__GIVEN INFORMATION__
☆ ☆ ☆ ☆

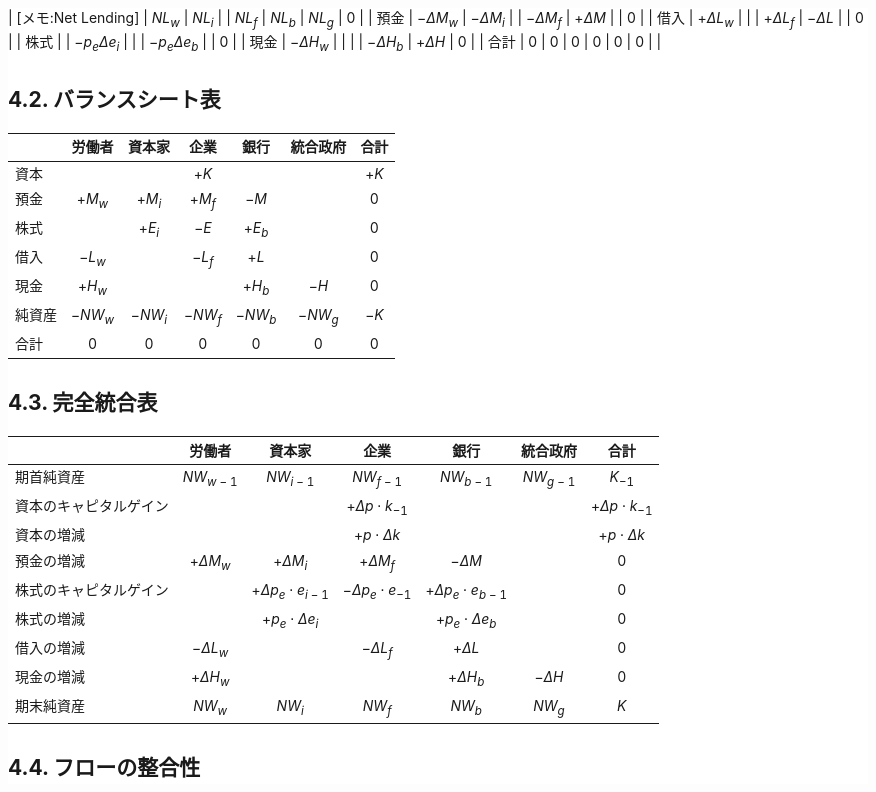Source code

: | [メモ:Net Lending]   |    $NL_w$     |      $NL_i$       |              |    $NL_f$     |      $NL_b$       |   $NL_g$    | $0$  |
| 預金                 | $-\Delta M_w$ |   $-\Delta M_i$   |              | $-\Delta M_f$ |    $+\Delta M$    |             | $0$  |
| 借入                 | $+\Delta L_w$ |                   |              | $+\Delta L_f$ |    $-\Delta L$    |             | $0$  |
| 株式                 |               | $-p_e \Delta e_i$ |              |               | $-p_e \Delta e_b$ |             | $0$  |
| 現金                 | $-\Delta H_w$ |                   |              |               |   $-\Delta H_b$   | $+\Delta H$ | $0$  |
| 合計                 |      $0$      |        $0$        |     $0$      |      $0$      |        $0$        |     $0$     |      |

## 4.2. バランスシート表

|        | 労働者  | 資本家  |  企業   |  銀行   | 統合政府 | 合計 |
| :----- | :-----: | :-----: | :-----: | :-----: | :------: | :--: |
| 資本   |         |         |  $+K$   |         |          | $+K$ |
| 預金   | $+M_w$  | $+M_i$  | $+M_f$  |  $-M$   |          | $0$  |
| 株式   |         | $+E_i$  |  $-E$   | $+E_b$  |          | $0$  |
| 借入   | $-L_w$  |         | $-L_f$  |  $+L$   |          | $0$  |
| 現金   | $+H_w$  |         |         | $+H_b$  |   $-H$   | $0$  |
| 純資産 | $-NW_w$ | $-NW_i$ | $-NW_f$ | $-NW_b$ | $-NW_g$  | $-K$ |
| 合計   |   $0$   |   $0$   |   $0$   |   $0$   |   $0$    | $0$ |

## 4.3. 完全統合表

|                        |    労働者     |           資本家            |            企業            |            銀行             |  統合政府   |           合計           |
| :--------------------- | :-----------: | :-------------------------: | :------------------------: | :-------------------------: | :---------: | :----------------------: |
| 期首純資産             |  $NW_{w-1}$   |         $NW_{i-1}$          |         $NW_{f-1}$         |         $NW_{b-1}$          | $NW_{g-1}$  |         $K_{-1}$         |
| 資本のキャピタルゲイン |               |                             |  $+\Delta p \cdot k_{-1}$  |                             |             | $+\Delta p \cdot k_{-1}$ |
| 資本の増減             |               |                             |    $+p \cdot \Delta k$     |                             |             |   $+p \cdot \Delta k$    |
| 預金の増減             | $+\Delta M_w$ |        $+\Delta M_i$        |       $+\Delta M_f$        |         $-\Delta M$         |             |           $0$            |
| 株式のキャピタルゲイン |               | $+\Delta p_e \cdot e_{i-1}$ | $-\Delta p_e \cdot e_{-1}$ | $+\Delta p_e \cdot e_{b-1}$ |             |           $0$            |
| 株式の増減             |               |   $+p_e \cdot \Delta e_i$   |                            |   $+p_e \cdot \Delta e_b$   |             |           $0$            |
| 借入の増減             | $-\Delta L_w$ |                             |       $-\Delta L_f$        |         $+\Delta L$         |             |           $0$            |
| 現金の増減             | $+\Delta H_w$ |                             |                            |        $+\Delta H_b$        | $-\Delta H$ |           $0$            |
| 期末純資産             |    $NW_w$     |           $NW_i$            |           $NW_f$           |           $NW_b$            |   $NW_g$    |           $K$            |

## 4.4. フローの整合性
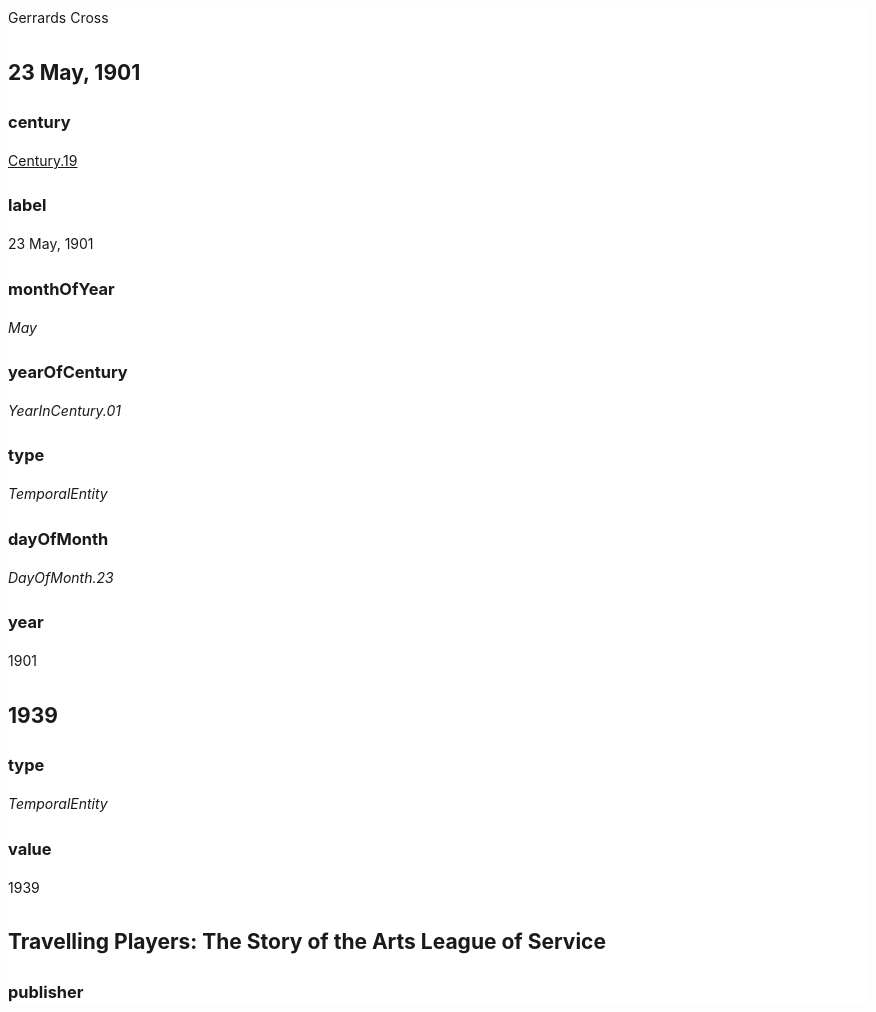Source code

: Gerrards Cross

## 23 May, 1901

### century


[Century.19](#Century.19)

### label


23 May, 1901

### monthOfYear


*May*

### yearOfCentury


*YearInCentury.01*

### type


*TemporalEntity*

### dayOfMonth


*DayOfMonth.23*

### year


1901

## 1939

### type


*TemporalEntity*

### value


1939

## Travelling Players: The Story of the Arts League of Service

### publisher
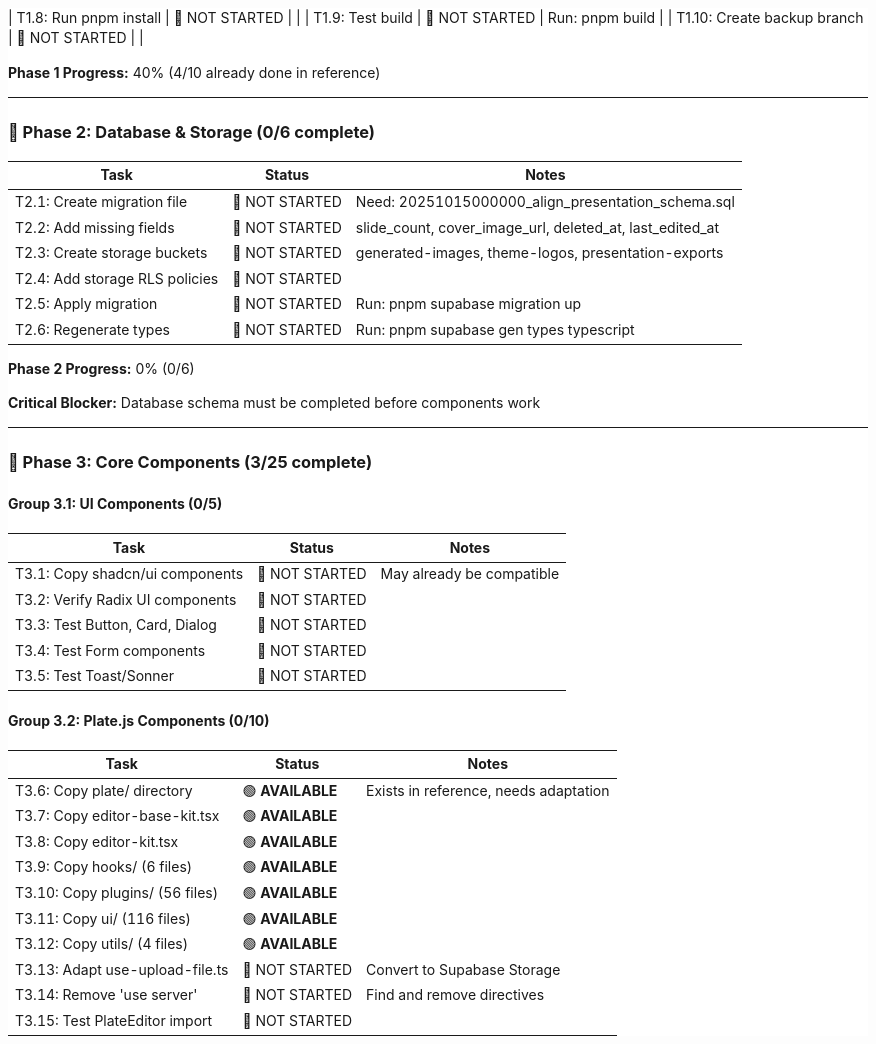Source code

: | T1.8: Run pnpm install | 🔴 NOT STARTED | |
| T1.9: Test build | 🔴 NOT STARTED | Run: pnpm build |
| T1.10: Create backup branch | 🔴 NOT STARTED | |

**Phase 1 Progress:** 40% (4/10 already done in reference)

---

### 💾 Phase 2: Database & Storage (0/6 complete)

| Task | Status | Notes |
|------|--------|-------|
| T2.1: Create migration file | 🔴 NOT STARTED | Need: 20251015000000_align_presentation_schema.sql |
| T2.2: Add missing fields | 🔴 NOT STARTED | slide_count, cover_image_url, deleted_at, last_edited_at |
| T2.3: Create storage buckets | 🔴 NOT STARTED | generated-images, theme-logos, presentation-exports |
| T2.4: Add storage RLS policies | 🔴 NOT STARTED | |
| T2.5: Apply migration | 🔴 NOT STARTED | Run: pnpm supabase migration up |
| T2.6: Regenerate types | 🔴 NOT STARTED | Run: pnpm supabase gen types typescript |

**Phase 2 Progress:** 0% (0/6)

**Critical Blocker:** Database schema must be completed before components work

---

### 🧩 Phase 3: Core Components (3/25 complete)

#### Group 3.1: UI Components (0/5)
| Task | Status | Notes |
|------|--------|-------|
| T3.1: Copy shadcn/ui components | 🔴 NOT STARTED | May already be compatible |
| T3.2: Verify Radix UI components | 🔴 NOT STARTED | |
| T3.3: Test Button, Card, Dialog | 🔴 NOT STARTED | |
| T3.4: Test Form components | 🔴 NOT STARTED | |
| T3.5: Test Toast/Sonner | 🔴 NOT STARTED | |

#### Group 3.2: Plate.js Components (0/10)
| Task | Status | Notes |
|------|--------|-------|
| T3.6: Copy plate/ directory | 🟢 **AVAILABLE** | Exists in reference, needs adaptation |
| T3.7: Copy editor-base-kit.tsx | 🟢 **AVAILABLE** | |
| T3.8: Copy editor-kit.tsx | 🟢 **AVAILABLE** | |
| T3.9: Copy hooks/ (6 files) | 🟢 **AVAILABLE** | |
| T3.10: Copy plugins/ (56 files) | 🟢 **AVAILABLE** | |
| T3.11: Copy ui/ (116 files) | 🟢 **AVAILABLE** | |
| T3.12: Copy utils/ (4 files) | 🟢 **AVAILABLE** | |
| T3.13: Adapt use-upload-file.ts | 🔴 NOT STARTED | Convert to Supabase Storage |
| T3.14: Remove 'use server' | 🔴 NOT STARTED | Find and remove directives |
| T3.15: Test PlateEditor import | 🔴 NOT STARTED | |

☆ ☆ ☆ ☆

__THE PROBLEM__
Count the lines in the records above that contain the string "Copy", with case mattering, and give only the number.

__ANSWER SECTION__
8